● How to complete this task: Update the listing below by replacing every instance of "Odpowiedz" with "Reply" and leaving all other text unchanged. Leave the pictures out of your answer.

(Dataset extract Opens)

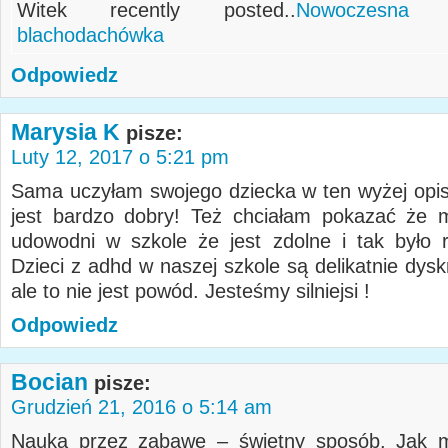
Witek recently posted..
Nowoczesna 
blachodachówka
Odpowiedz
Marysia K
pisze:
Luty 12, 2017 o 5:21 pm
Sama uczyłam swojego dziecka w ten wyżej opi
jest bardzo dobry! Też chciałam pokazać że 
udowodni w szkole że jest zdolne i tak było r
Dzieci z adhd w naszej szkole są delikatnie dys
ale to nie jest powód. Jesteśmy silniejsi !
Odpowiedz
Bocian
pisze:
Grudzień 21, 2016 o 5:14 am
Nauka przez zabawę – świetny sposób. Jak m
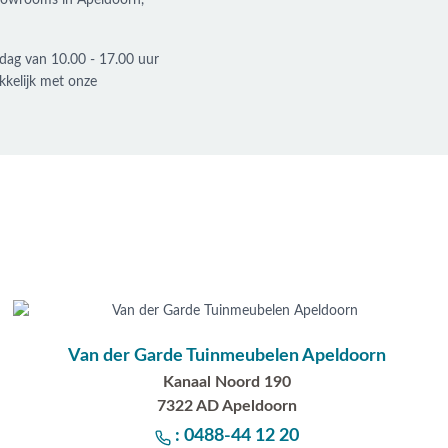
showrooms in Apeldoorn,
dag van 10.00 - 17.00 uur
kelijk met onze
Van der Garde Tuinmeubelen Apeldoorn
Kanaal Noord 190
7322 AD Apeldoorn
: 0488-44 12 20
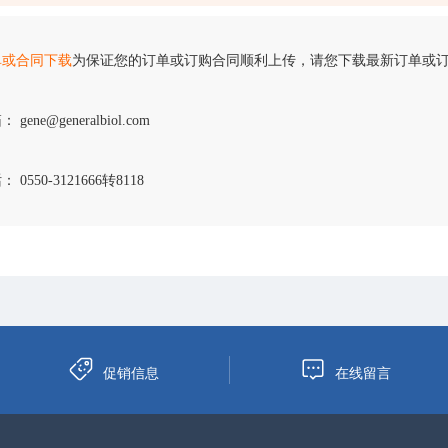
单或合同下载
为保证您的订单或订购合同顺利上传，请您下载最新订单或
 gene@generalbiol.com
 0550-3121666转8118
促销信息
在线留言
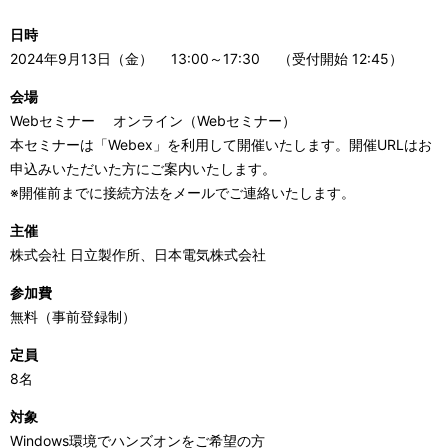
日時
2024年9月13日（金） 13:00～17:30 （受付開始 12:45）
会場
Webセミナー オンライン（Webセミナー）
本セミナーは「Webex」を利用して開催いたします。開催URLはお
申込みいただいた方にご案内いたします。
※開催前までに接続方法をメールでご連絡いたします。
主催
株式会社 日立製作所、日本電気株式会社
参加費
無料（事前登録制）
定員
8名
対象
Windows環境でハンズオンをご希望の方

(Dataset extract Closes)

● Result of this task:
Witek recently posted..
Nowoczesna 
blachodachówka
Reply
Marysia K
pisze:
Luty 12, 2017 o 5:21 pm
Sama uczyłam swojego dziecka w ten wyżej opi
jest bardzo dobry! Też chciałam pokazać że 
udowodni w szkole że jest zdolne i tak było r
Dzieci z adhd w naszej szkole są delikatnie dys
ale to nie jest powód. Jesteśmy silniejsi !
Reply
Bocian
pisze:
Grudzień 21, 2016 o 5:14 am
Nauka przez zabawę – świetny sposób. Jak m
showrooms in Apeldoorn,
dag van 10.00 - 17.00 uur
kelijk met onze
Van der Garde Tuinmeubelen Apeldoorn
Kanaal Noord 190
7322 AD Apeldoorn
: 0488-44 12 20
单或合同下载
为保证您的订单或订购合同顺利上传，请您下载最新订单或
 gene@generalbiol.com
 0550-3121666转8118
促销信息
在线留言
日時
2024年9月13日（金） 13:00～17:30 （受付開始 12:45）
会場
Webセミナー オンライン（Webセミナー）
本セミナーは「Webex」を利用して開催いたします。開催URLはお
申込みいただいた方にご案内いたします。
※開催前までに接続方法をメールでご連絡いたします。
主催
株式会社 日立製作所、日本電気株式会社
参加費
無料（事前登録制）
定員
8名
対象
Windows環境でハンズオンをご希望の方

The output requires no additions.